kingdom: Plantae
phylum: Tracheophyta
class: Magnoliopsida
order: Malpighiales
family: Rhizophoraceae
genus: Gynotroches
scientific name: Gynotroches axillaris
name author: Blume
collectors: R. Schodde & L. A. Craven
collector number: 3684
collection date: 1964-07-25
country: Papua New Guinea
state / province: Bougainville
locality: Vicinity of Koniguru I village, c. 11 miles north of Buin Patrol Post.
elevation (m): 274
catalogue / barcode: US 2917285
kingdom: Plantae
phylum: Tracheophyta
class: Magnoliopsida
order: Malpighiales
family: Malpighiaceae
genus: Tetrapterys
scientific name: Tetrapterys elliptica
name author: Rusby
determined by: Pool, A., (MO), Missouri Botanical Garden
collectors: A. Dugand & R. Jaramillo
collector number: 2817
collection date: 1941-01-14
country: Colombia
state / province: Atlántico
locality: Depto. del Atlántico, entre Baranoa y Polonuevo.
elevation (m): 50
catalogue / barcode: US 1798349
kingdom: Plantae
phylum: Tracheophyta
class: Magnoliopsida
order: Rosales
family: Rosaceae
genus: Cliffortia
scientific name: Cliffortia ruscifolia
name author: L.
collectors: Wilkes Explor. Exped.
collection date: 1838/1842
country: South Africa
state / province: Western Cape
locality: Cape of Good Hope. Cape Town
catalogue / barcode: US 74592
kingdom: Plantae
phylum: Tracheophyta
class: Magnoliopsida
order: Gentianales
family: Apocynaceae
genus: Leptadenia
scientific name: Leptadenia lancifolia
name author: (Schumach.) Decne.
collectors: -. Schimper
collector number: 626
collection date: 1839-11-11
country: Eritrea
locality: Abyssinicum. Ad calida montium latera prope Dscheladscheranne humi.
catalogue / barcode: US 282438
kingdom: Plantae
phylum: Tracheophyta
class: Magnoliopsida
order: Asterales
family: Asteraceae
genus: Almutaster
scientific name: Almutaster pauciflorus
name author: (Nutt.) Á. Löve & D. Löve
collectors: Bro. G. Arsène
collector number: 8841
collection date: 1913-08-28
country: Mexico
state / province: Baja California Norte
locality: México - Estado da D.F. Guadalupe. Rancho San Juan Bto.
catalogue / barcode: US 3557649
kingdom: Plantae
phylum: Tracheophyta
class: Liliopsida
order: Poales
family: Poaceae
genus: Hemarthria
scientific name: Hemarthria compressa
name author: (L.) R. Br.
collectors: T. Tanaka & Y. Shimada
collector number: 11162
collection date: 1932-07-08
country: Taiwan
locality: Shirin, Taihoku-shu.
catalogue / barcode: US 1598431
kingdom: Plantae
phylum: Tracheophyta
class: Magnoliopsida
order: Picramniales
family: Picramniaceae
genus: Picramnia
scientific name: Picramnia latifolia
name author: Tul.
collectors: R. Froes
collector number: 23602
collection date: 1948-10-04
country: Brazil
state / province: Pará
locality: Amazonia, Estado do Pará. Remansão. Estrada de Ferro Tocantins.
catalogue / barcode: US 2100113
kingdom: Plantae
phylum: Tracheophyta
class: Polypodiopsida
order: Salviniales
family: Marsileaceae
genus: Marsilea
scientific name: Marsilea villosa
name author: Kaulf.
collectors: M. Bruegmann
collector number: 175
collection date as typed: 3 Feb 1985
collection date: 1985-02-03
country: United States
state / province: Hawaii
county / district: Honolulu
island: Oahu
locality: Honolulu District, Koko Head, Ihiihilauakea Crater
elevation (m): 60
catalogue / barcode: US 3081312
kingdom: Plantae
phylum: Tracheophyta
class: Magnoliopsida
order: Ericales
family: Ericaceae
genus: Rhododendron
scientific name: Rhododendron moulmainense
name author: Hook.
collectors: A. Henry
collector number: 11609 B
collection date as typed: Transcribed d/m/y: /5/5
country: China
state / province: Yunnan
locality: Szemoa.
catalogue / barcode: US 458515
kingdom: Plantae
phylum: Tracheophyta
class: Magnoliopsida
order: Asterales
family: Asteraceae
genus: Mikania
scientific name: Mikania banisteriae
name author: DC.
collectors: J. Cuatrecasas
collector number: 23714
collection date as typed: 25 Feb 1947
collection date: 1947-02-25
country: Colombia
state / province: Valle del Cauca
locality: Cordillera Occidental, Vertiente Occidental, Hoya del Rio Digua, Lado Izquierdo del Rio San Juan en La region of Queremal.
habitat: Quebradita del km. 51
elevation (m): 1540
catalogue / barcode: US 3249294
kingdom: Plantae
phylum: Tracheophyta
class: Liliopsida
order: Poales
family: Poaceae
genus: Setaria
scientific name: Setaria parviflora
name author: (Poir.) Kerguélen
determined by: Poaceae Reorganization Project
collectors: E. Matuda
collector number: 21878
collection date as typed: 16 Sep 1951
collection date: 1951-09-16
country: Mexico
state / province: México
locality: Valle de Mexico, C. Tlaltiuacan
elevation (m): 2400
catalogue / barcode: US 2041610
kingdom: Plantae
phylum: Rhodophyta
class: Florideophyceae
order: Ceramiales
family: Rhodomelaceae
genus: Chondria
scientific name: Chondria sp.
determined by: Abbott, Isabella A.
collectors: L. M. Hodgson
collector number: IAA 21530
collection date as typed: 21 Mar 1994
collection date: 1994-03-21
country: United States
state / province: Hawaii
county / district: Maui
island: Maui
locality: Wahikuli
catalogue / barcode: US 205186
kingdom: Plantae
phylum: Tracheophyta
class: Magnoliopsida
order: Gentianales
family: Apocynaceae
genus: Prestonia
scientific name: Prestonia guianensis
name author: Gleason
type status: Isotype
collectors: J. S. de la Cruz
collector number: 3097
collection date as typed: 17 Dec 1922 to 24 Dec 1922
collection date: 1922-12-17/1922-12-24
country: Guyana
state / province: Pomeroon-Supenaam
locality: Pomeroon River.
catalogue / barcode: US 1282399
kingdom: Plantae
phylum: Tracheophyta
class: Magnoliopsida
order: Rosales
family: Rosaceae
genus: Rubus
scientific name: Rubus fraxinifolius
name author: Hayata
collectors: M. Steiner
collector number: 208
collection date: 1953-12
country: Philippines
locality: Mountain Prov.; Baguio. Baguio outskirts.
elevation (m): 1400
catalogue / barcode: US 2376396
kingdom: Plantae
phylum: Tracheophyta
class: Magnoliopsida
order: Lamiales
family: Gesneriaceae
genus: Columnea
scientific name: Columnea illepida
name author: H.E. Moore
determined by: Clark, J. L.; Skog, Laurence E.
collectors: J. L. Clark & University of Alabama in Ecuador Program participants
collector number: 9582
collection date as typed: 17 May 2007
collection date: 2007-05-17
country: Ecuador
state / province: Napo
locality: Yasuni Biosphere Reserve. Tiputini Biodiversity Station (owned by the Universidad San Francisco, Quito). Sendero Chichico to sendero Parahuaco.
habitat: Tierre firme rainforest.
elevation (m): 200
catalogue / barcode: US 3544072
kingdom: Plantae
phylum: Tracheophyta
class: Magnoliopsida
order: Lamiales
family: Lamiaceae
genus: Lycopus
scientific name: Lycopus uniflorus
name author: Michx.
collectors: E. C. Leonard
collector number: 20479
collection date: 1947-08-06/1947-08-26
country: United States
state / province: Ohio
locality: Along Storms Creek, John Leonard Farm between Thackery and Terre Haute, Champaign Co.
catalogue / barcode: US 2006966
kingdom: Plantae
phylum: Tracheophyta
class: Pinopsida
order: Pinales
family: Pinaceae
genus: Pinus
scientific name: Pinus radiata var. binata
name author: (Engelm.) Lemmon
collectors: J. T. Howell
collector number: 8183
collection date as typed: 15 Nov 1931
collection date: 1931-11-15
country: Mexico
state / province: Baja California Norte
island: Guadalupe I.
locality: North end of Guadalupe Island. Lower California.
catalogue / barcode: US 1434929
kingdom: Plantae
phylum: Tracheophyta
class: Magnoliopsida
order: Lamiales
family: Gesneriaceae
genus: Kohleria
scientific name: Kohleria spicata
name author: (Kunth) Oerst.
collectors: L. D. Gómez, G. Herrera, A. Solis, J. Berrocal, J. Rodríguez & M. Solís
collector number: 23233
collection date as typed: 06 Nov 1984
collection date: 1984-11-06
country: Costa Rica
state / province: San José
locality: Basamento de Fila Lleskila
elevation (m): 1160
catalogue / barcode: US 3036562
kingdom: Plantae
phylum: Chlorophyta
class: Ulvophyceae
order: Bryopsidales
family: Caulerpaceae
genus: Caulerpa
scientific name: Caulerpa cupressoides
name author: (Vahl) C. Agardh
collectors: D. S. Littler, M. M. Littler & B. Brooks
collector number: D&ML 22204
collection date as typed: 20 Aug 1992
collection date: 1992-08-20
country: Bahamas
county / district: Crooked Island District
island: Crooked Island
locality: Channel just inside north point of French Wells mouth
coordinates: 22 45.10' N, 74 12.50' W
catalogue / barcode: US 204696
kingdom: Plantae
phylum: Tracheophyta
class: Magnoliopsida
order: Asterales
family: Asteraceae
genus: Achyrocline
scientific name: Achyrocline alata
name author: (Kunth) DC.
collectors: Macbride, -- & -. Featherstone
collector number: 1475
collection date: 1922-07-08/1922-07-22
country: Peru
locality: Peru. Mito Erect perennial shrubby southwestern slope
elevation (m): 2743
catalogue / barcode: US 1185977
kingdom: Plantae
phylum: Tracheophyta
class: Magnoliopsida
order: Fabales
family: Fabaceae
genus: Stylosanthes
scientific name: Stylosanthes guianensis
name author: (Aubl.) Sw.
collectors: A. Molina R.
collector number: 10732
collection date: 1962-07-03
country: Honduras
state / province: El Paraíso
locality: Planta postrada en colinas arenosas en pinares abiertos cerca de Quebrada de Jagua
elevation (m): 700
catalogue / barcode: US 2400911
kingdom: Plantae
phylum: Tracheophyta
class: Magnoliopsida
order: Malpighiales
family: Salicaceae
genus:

○ ○ ○ ○ ○

Retype the lines starting with the line that contains "locality: Mountain Prov.;" and going on through the line that contains "locality: Yasuni Biosphere", both included, with no change at all.

◆ Final answer
locality: Mountain Prov.; Baguio. Baguio outskirts.
elevation (m): 1400
catalogue / barcode: US 2376396
kingdom: Plantae
phylum: Tracheophyta
class: Magnoliopsida
order: Lamiales
family: Gesneriaceae
genus: Columnea
scientific name: Columnea illepida
name author: H.E. Moore
determined by: Clark, J. L.; Skog, Laurence E.
collectors: J. L. Clark & University of Alabama in Ecuador Program participants
collector number: 9582
collection date as typed: 17 May 2007
collection date: 2007-05-17
country: Ecuador
state / province: Napo
locality: Yasuni Biosphere Reserve. Tiputini Biodiversity Station (owned by the Universidad San Francisco, Quito). Sendero Chichico to sendero Parahuaco.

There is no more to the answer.